Figure 4: Qualitative examples spanning POPE, HallusionBench, MMVP, and Mementos benchmarks exhibit consistent hallucination mitigation across object, action, attribute, and relational errors.
Sequential and Contextual Reasoning
Trade-Offs, Generalization, and Integration with SOTA
VisAlign’s embedding-level refinement operates orthogonally to inference-time methods (e.g., Visual Contrastive Decoding). Combination yields additive gains, as shown empirically in POPE and generic benchmarks, without interference.
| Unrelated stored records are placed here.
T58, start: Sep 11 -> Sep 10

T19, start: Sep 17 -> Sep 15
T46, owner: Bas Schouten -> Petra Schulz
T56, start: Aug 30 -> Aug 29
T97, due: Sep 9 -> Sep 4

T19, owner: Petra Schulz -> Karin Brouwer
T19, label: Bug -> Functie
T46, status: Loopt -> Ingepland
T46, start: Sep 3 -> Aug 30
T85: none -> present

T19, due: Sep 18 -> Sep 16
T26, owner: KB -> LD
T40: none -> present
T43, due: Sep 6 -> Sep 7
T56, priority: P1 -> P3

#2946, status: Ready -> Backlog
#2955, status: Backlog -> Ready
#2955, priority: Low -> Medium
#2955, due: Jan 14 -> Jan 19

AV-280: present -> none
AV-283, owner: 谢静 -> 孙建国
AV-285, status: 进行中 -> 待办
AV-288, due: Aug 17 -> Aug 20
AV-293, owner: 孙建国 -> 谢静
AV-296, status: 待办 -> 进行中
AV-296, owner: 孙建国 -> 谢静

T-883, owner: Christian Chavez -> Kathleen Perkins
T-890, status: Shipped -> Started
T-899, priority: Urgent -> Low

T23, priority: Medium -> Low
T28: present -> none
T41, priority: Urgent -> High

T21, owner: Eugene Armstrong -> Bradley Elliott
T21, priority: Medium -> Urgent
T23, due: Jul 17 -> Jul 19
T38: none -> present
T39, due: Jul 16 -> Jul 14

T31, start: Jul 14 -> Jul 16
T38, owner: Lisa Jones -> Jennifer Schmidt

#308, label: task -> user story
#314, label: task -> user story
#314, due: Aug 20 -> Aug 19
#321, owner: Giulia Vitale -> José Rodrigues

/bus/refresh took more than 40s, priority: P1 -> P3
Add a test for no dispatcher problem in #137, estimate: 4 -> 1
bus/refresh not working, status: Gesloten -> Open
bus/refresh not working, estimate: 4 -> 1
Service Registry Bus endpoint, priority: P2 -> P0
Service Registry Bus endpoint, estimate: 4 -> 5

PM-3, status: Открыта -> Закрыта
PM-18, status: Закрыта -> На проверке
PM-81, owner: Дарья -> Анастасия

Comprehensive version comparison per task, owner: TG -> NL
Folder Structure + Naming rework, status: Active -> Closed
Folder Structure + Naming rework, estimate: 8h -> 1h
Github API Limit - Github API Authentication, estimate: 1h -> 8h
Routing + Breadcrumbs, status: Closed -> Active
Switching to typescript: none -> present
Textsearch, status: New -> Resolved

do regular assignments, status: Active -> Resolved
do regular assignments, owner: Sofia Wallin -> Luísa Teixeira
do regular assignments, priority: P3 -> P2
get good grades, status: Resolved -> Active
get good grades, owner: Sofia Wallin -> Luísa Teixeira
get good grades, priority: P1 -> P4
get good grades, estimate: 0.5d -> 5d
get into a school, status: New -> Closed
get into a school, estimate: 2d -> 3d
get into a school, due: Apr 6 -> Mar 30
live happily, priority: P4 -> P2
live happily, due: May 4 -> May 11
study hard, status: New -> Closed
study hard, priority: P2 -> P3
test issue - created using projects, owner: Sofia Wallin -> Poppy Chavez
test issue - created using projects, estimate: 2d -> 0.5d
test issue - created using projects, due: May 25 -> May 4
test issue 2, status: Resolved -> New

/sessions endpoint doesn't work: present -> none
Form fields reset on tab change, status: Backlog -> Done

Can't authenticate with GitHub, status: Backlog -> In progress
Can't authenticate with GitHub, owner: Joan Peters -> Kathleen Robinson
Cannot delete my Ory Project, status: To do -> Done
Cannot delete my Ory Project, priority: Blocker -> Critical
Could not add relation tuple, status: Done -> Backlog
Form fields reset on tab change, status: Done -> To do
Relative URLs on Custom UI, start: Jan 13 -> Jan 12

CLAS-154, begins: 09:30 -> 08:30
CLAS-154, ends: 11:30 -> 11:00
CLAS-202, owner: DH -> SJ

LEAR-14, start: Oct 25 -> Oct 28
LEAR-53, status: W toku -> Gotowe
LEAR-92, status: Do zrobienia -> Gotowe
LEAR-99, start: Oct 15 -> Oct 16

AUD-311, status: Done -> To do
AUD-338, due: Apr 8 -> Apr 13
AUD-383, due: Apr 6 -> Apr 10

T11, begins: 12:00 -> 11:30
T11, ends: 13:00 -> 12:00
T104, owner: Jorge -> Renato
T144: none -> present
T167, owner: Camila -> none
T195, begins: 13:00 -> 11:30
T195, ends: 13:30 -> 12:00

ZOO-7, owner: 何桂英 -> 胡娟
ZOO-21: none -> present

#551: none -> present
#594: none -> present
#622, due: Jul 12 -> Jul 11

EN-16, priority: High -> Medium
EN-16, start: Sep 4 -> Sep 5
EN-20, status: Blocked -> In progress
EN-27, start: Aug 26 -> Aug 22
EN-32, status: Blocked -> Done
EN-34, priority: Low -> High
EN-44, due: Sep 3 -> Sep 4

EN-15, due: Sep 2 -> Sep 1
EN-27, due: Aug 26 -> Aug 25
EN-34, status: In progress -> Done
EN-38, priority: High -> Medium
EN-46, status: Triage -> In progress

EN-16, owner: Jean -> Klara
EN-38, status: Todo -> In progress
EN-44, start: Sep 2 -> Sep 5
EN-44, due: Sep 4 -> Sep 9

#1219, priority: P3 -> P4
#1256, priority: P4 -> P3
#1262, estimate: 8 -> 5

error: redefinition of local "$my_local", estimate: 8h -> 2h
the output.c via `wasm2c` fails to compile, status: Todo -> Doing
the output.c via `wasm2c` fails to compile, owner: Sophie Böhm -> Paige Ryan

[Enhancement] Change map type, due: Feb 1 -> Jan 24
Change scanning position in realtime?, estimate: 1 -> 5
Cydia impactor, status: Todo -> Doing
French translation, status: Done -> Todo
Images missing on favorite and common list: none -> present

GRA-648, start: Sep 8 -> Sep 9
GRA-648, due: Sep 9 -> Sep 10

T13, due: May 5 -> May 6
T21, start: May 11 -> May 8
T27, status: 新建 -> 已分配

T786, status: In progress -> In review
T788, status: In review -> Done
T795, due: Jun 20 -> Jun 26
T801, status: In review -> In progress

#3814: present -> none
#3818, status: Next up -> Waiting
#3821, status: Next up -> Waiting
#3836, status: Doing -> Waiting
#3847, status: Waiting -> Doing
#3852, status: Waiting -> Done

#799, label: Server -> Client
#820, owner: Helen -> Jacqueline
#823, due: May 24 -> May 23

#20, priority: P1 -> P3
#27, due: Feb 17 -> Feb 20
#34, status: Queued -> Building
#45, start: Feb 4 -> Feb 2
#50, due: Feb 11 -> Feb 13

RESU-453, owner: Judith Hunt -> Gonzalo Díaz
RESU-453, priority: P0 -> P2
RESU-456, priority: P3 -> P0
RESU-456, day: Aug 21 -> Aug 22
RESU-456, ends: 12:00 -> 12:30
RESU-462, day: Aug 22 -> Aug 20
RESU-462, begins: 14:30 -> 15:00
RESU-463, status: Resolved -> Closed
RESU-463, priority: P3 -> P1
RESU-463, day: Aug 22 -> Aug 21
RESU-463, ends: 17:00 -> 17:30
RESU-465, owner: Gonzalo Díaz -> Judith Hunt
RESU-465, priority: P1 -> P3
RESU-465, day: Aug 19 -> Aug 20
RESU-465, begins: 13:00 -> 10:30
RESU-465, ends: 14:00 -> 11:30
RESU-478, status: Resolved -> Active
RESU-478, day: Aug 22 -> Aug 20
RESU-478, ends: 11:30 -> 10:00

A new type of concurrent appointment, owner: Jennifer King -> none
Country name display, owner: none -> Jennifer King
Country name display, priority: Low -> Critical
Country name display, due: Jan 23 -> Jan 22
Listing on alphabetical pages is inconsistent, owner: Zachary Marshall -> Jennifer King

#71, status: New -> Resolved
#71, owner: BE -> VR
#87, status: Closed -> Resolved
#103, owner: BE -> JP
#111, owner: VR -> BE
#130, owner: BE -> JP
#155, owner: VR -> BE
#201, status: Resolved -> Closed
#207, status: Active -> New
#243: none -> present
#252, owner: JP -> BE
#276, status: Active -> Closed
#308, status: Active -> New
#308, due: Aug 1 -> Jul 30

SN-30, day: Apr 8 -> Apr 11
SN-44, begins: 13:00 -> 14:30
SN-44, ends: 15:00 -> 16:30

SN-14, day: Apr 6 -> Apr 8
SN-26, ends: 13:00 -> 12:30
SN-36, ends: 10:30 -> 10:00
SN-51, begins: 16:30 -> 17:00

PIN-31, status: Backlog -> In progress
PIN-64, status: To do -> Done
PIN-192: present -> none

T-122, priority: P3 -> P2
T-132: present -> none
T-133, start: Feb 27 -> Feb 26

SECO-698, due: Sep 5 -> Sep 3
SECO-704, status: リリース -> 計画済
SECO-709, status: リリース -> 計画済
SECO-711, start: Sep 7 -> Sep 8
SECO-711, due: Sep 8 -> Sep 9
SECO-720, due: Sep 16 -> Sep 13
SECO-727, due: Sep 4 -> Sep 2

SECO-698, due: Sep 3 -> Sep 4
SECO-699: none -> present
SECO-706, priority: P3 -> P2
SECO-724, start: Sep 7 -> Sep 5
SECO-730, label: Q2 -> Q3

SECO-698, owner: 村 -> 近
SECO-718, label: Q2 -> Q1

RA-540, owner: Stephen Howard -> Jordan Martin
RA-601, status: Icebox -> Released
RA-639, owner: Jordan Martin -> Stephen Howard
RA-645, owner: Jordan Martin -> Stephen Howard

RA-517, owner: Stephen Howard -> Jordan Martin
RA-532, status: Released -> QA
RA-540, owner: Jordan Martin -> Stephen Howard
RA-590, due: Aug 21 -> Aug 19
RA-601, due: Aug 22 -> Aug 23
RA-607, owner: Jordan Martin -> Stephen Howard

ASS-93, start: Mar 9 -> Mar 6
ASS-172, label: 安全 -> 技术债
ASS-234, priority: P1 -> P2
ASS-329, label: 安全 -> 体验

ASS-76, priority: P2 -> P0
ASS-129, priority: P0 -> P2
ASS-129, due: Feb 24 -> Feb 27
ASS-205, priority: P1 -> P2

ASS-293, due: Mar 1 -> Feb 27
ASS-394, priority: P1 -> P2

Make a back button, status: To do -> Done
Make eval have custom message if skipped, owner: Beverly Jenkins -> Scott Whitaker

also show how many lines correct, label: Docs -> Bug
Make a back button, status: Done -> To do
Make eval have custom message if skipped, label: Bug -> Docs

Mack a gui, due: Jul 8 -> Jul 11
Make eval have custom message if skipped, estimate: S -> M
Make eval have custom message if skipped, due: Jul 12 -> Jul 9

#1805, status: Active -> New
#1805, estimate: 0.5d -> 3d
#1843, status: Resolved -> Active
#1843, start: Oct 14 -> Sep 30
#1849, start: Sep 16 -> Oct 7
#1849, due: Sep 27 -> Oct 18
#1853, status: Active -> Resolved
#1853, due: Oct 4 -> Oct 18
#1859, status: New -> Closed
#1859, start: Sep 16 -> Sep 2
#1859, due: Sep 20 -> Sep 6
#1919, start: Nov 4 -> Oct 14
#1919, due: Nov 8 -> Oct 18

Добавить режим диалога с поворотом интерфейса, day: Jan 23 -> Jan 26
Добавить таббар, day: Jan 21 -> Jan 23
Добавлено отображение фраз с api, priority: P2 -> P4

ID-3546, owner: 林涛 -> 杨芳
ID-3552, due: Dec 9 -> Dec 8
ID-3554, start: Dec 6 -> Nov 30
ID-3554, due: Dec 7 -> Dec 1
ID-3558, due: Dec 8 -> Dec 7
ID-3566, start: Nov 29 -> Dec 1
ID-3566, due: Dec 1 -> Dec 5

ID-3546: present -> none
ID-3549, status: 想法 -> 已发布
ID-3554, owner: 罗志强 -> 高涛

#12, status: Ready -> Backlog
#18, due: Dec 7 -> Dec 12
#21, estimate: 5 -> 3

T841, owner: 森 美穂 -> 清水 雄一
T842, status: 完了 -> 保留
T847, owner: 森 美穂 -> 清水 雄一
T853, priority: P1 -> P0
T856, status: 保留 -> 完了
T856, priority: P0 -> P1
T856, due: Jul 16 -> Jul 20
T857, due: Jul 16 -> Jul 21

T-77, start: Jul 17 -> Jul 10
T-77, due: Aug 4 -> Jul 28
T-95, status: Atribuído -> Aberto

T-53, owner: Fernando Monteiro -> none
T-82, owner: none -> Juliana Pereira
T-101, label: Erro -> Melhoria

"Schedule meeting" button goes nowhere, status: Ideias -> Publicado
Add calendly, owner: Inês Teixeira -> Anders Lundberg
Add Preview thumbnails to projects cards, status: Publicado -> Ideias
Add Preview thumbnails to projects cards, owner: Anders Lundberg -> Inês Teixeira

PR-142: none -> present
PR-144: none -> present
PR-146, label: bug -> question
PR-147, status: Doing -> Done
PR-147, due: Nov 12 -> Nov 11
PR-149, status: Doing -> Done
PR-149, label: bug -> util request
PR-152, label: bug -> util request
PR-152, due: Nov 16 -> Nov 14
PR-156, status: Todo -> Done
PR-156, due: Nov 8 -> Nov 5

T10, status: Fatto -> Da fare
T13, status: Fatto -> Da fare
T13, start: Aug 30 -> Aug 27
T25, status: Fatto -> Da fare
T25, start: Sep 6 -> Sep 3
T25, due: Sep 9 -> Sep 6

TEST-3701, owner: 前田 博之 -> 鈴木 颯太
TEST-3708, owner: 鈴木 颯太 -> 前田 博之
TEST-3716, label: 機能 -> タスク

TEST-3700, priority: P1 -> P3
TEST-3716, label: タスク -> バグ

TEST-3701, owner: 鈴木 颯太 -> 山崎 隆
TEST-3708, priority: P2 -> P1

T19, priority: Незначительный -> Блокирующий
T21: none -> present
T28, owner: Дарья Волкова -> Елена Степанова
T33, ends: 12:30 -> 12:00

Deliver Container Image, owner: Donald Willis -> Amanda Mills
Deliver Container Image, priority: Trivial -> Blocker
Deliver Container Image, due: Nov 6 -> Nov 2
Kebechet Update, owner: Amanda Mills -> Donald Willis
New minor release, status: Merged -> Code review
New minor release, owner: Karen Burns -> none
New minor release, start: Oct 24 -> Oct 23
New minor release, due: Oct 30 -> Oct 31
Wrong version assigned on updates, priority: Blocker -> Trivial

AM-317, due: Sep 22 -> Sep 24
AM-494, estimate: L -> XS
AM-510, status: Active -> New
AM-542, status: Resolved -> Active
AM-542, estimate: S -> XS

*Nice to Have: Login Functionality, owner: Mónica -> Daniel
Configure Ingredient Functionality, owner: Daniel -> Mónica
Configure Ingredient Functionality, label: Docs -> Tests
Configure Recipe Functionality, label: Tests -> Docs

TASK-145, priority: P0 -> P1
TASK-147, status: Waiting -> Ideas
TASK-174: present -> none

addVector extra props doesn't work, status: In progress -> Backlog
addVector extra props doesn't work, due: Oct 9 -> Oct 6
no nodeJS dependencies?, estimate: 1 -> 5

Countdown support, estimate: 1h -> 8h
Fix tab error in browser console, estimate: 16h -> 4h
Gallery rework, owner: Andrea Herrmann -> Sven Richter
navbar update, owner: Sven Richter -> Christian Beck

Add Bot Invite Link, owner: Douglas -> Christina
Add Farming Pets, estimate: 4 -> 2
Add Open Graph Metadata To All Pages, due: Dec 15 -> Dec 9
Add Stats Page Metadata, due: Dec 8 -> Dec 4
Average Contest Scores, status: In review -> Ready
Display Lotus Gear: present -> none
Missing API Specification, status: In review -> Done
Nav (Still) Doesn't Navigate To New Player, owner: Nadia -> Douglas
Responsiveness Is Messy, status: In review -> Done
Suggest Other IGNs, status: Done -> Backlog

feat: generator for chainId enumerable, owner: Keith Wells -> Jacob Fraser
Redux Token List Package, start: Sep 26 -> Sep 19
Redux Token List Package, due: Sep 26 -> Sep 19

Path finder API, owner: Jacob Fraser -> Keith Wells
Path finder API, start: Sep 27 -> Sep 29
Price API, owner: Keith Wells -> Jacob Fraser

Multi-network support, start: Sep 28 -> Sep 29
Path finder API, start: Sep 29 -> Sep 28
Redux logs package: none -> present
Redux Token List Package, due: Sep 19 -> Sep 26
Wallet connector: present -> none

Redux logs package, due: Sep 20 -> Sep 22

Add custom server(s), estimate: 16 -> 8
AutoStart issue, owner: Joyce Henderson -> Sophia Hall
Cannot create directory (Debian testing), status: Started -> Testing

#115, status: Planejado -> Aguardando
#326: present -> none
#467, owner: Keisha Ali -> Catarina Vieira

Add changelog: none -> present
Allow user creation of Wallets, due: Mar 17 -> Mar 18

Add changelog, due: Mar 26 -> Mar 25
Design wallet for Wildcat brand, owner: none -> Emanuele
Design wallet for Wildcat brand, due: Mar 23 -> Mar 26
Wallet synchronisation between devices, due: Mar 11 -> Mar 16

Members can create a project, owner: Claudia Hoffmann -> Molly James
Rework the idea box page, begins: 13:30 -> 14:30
While performance on abstract knowledge or scene-based tasks may see minor regression due to decreased language prior influence, core visual grounding improves markedly.
VisAlign applies seamlessly to alternative LVLMs (e.g., LLaVA 1.5) and outperforms strong inference-based mitigation techniques in generalizability. The trade-off profile favors visual fidelity over world-knowledge memorization—a desirable attribute for safety-critical or truth-sensitive applications.
Theoretical and Practical Implications
The paper substantiates that modality imbalance—structural and representational—remains a primary impediment to reliable multimodal generation. Addressing this at the representation construction level yields more robust attention utilization and visual grounding, outperforming post-hoc correction heuristics. The approach invites future exploration of more sophisticated modality fusion (beyond average pooling), dynamic attention steering, and context-aware embedding architectures.
In practice, integrating VisAlign entails minimal computational overhead and fits existing LVLM pipelines with minor modifications, making it viable for deployment in privacy-sensitive, regulated, or real-time multimodal environments.
Conclusion
The paper provides compelling empirical and architectural evidence that hallucinations in LVLMs predominantly arise from modality imbalance rooted in text-prior overuse. By enriching textual embeddings with visual context through a principled and parameter-efficient fusion approach, cross-modal attention becomes more balanced, greatly reducing hallucinations and improving factual grounding. Integrating such representation-level refinements enhances model reliability and sets a foundation for further advances in scalable multimodal alignment.